To fragment znajdujący się we wstępie do książki "Gucci. Prawdziwa historia dynastii sukcesu". Za nim jest rysunek "Drzewa genealogicznego" w torebce. Książka w złotej okładce. Otwieram jak szkatułkę... Na obwolucie widzę portret autorki.
Historię rodziny zaczyna opowiadać od straty ojca Paolo. To wspomnienie jest wciąż żywe w jej pamięci. Budzi głęboki ból. Relacje między ojcem a córką... Poruszyła tym i moje struny...
Patrizia należy do czwartego pokolenia rodu. Po opuszczeniu firmy w 1992 roku rozpoczęła swoją własną działalność jako niezależna projektantka mody, dekoratorka wnętrz, pisarka i malarka.

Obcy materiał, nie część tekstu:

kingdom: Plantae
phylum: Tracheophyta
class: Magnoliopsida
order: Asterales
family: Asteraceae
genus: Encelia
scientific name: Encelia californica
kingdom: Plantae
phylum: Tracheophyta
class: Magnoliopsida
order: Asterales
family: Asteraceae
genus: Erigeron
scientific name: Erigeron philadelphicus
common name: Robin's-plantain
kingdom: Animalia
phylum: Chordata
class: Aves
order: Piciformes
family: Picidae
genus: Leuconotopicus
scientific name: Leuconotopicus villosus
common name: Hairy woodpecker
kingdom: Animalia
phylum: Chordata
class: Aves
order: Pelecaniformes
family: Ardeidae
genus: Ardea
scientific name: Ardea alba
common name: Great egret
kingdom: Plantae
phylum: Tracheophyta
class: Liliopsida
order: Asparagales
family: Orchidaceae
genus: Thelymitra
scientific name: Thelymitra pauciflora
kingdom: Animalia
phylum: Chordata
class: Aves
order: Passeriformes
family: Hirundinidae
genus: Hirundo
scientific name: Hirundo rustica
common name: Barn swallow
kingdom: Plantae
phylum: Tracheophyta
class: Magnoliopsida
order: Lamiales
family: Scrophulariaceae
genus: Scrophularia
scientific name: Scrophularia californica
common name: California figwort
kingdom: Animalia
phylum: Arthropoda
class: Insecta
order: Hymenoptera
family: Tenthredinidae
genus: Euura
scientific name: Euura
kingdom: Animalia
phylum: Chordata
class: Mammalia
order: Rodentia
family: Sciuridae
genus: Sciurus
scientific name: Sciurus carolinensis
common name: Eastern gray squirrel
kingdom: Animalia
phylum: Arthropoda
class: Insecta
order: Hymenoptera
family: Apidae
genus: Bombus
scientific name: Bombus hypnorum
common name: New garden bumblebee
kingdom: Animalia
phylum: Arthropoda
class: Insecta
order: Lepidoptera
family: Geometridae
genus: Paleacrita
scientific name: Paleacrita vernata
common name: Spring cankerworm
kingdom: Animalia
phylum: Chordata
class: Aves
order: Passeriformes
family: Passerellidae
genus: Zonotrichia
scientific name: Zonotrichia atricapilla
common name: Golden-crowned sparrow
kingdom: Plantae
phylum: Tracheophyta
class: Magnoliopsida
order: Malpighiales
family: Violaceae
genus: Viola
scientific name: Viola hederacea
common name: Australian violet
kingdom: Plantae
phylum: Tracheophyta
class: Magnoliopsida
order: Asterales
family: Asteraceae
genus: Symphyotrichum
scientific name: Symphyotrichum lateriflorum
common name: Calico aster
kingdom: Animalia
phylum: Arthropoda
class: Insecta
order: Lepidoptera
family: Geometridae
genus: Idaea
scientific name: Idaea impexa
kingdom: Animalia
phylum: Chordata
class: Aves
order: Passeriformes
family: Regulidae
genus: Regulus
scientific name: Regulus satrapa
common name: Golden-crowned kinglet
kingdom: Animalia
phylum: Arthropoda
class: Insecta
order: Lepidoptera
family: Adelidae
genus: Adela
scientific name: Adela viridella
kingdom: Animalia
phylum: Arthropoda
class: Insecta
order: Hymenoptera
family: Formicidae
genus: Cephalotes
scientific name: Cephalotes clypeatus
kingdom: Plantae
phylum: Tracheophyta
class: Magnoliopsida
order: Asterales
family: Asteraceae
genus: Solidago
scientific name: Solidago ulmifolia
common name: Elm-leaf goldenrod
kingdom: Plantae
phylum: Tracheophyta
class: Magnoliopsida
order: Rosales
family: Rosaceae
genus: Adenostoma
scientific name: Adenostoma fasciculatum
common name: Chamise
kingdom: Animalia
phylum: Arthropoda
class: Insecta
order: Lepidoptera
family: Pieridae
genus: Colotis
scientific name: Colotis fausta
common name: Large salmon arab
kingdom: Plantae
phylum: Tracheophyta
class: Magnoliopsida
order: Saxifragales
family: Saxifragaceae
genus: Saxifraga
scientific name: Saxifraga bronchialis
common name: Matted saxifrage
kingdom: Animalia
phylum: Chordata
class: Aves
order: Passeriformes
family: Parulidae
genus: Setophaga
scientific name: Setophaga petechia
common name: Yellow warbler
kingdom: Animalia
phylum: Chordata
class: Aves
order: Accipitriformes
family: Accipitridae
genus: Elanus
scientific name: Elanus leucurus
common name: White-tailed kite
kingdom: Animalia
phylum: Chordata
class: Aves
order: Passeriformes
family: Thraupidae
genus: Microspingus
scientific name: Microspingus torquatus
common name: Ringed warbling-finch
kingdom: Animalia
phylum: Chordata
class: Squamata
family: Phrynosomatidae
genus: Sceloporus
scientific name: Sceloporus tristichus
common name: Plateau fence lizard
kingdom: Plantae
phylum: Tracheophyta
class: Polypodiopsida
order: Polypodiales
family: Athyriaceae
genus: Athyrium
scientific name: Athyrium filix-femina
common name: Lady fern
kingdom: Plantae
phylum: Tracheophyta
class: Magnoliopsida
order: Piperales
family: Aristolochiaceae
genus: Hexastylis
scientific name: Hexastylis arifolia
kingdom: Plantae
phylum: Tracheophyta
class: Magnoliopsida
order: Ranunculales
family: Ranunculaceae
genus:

Jest członkinią i ambasadorką fundacji „Non Violence Project" promującej pokój na świecie!
W zakończeniu książki podsumowała - "Na moje życie składa się część historii naszej firmy i to, co przez lata produkowała. Tego nikt mi nie odbierze. Jestem dumna z bycia jedną z Gucci".
A ja - czytelniczką znanych ludzi. Dzięki niej weszłam w wielki świat Biznesu, złotych fanaberii, Polityki.
Każdy z nas dziedziczy jakąś schedę - chwyciłam się zdań tej niezwykłej kobiety - "Pragnę, żeby pamięć o historii mojej rodziny pozostała w świadomości ludzi na długie lata." Mam podobne pragnienia, chociaż związane z zupełnie innym światem.
W rozdziale "Przeszłość stanowi tło dla teraźniejszości" - zapisała, że ślady odciśnięte przez jej rodzinę, związane z etosem pracy, zaważyły na jej wyborach. O tym, że w przeszłości każdą rzecz osiągała dzięki wielkiemu wysiłkowi i determinacji, ponieważ jej przodkowie nauczyli ją, że upór, lojalność, stanowczość i miłość powinny być widoczne w każdym, nawet najmniejszym działaniu. O tym jak zaczynała na nowo układać swoje życie, odnajdywać swoją drogę po stratach... O tym jak przyszedł jej do głowy pomysł napisania książki "Singielka sama, ale nie samotna". Opowiedziała w niej o swoim doświadczeniu bycia kobietą... I o tym mogłabym pisać w nieskończoność, ale zakończę zdaniem Patrici Gucci "Prawdziwa wolność może narodzić się tylko wewnątrz nas". Dzięki książkom też!